EXERCISE BRIEF
Please output the lines below word for word, leaving the pictures out of your answer.

LISTED ENTRIES
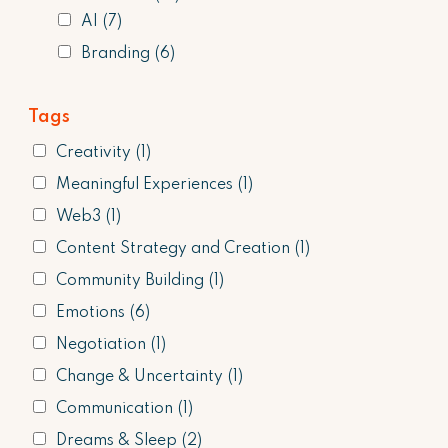
AI
(7)
Branding
(6)
Tags
Creativity
(1)
Meaningful Experiences
(1)
Web3
(1)
Content Strategy and Creation
(1)
Community Building
(1)
Emotions
(6)
Negotiation
(1)
Change & Uncertainty
(1)
Communication
(1)
Dreams & Sleep
(2)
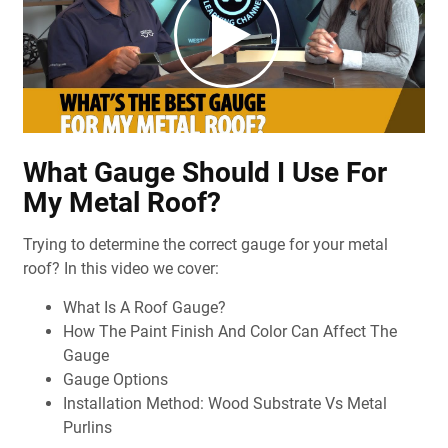
What Gauge Should I Use For
My Metal Roof?
Trying to determine the correct gauge for your metal
roof? In this video we cover:
What Is A Roof Gauge?
How The Paint Finish And Color Can Affect The
Gauge
Gauge Options
Installation Method: Wood Substrate Vs Metal
Purlins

EXERCISE ANSWER
AI
(7)
Branding
(6)
Tags
Creativity
(1)
Meaningful Experiences
(1)
Web3
(1)
Content Strategy and Creation
(1)
Community Building
(1)
Emotions
(6)
Negotiation
(1)
Change & Uncertainty
(1)
Communication
(1)
Dreams & Sleep
(2)
What Gauge Should I Use For
My Metal Roof?
Trying to determine the correct gauge for your metal
roof? In this video we cover:
What Is A Roof Gauge?
How The Paint Finish And Color Can Affect The
Gauge
Gauge Options
Installation Method: Wood Substrate Vs Metal
Purlins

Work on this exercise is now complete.